The Kansas State Fair won the first round in its free speech dispute with People for the Ethical Treatment of Animals (PETA).
U.S. District Judge J. Thomas Marten, Wichita, Kan., ruled Tuesday the fair is a so-called “limited public forum,” and that fair officials acted reasonably in requiring PETA to shield people walking by its booth from easily seeing the group’s “educational video.”
But the judge also denied a motion by the state to dismiss PETA's lawsuit.
The state of Kansas was represented by the office of Attorney General Derek Schmidt.
PETA sued the Kansas State Fair and the fair’s general manager, claiming restrictions violated the group’s free speech rights. At issue was a 13-minute video containing undercover images from slaughterhouses and large farms. The video, narrated by ex-Beatle and vegetarian Paul McCartney, is described as “gruesome” by PETA.
PETA issued a statement in response to the ruling.

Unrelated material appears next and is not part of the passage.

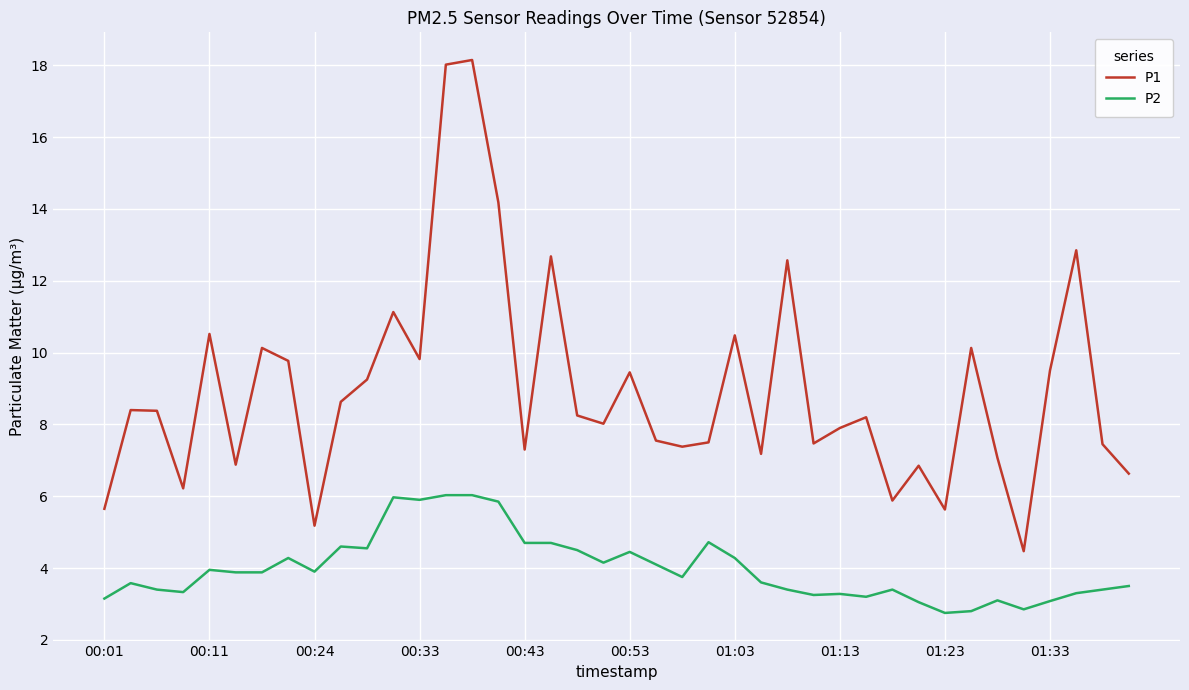

What are all the series names shown in the legend?

P1, P2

“The Kansas State Fair's requirement that PETA hide its video from fairgoers is like the Wizard of Oz telling Dorothy that she can't look behind the curtain,” the statement said. “We believe the First Amendment means that we can show our video without limitation to reveal what the animal agriculture industry wishes no one would see—that animals confined in filth on factory farms are routinely beaten and kicked by workers and have their throats cut open while they're still conscious at the slaughterhouse. We are considering an appeal of today's ruling.”